What is the best way to prevent fraud?
Hire people who think like fraudsters.
What is Fraud Red Team?
Fraud Red Team is an external, third-party identity, authentication and fraud-testing service.
We execute more than 1,000 tests designed to assess your organization’s customer identification and
authentication policies, fraud rules, fraud policies and fraud operations for vulnerabilities
across key channels and functional areas.
Our goal is to identify process and control weaknesses that fraudsters can exploit.
We report our findings with recommendations to the bank.
Is this the same thing as an Information Security Pen Test?
No, Fraud Red Team does not conduct information-security penetration tests or
application security tests.
Why is this testing important?
Organizations spend millions to conduct penetration and safe-coding practices.
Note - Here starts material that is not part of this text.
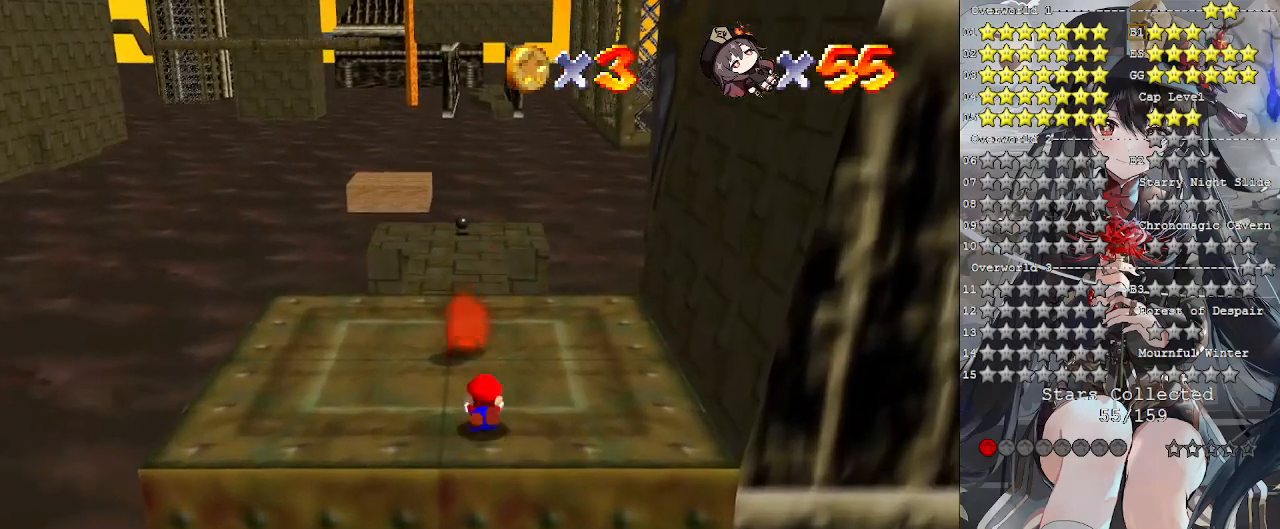
{"buttons": [], "left_stick": "up-left", "right_stick": "center", "events": [[67, "CROSS", "down"], [67, "SQUARE", "down"], [133, "CROSS", "up"], [133, "SQUARE", "up"], [133, "left_stick", "up"], [200, "left_stick", "down"], [233, "right_stick", "down-right"], [300, "right_stick", "center"], [367, "left_stick", "up-left"]]}
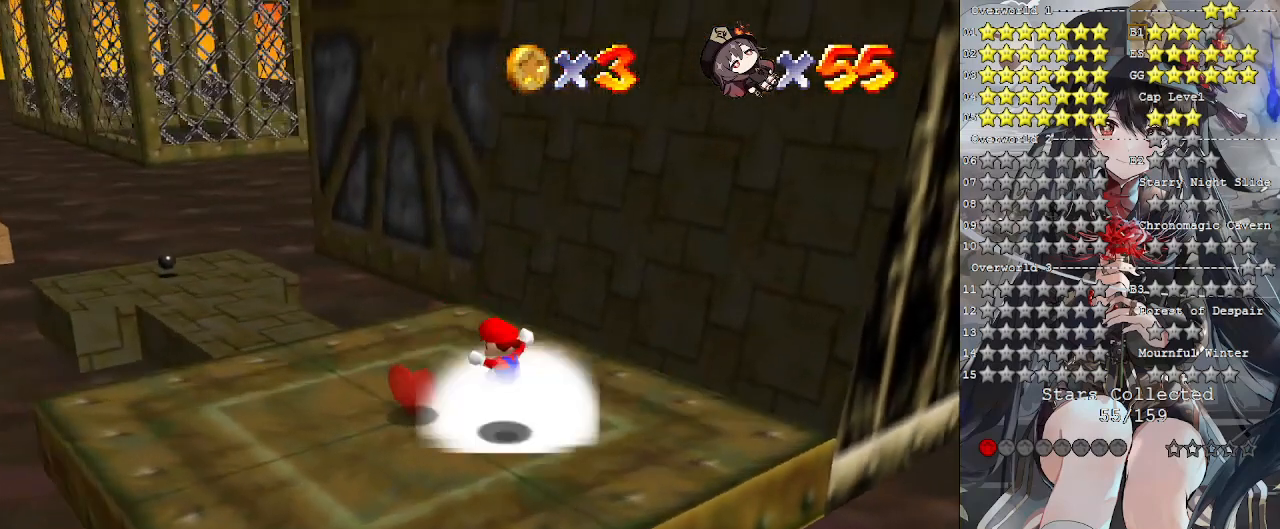
{"buttons": [], "left_stick": "right", "right_stick": "right", "events": [[67, "left_stick", "up"], [467, "right_stick", "right"], [500, "left_stick", "right"]]}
But for most
cybercriminals, the real vulnerabilities are customers, processes, policies and employees.
Gaps in policies and procedures for authentication and fraud detection create opportunities
for fraudsters to “game the system” without conducting expensive computer attacks.
Fraudsters aren’t going to tell you how they beat your systems and stole your customers’
identities and money. We will.
Has this approach been used before?
The Department of Defense, network security teams and customer-service teams use similar
prevention strategies, in which they simulate hackers or shoppers with a goal of finding
weaknesses before data is compromised or customers have a bad experience.
Fraud Red Team is an extension of that best practice approach, because we examine your
systems the way a fraudster would. In addition, and unlike the fraudsters, we report what
we find along with our recommendations that are based on our experience managing fraud
prevention programs at some of the world’s largest banks.